- _TASK ITEM_:
Rewrite the lines from the one containing "ised and are available by" through the one containing "FRAMED PRINTS - FRAME COLOURS", both included, as a Markdown table. Use the columns Row and Text, number each line, and leave out blank lines.

- _GIVEN RECORDS_:
▽

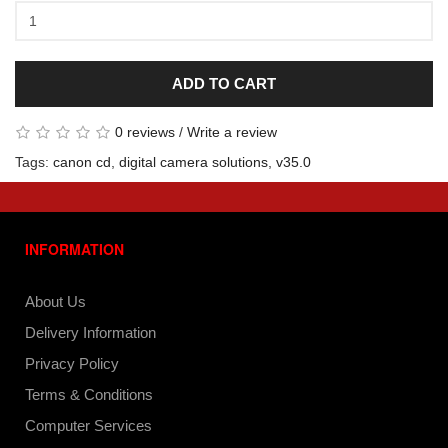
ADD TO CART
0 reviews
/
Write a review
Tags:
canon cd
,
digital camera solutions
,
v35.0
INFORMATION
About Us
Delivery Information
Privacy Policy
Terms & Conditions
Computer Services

△
▽

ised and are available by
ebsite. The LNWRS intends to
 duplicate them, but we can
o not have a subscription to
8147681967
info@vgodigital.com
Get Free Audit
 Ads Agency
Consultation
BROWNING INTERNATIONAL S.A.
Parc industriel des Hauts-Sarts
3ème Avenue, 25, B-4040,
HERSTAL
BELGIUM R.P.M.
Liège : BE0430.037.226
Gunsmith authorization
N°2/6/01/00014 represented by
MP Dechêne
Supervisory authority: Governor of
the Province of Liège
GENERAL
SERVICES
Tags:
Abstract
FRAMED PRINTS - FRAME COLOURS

△

- _OUTPUT OF THE EXERCISE_:
| Row | Text |
|---|---|
| 1 | ised and are available by |
| 2 | ebsite. The LNWRS intends to |
| 3 |  duplicate them, but we can |
| 4 | o not have a subscription to |
| 5 | 8147681967 |
| 6 | info@vgodigital.com |
| 7 | Get Free Audit |
| 8 |  Ads Agency |
| 9 | Consultation |
| 10 | BROWNING INTERNATIONAL S.A. |
| 11 | Parc industriel des Hauts-Sarts |
| 12 | 3ème Avenue, 25, B-4040, |
| 13 | HERSTAL |
| 14 | BELGIUM R.P.M. |
| 15 | Liège : BE0430.037.226 |
| 16 | Gunsmith authorization |
| 17 | N°2/6/01/00014 represented by |
| 18 | MP Dechêne |
| 19 | Supervisory authority: Governor of |
| 20 | the Province of Liège |
| 21 | GENERAL |
| 22 | SERVICES |
| 23 | Tags: |
| 24 | Abstract |
| 25 | FRAMED PRINTS - FRAME COLOURS |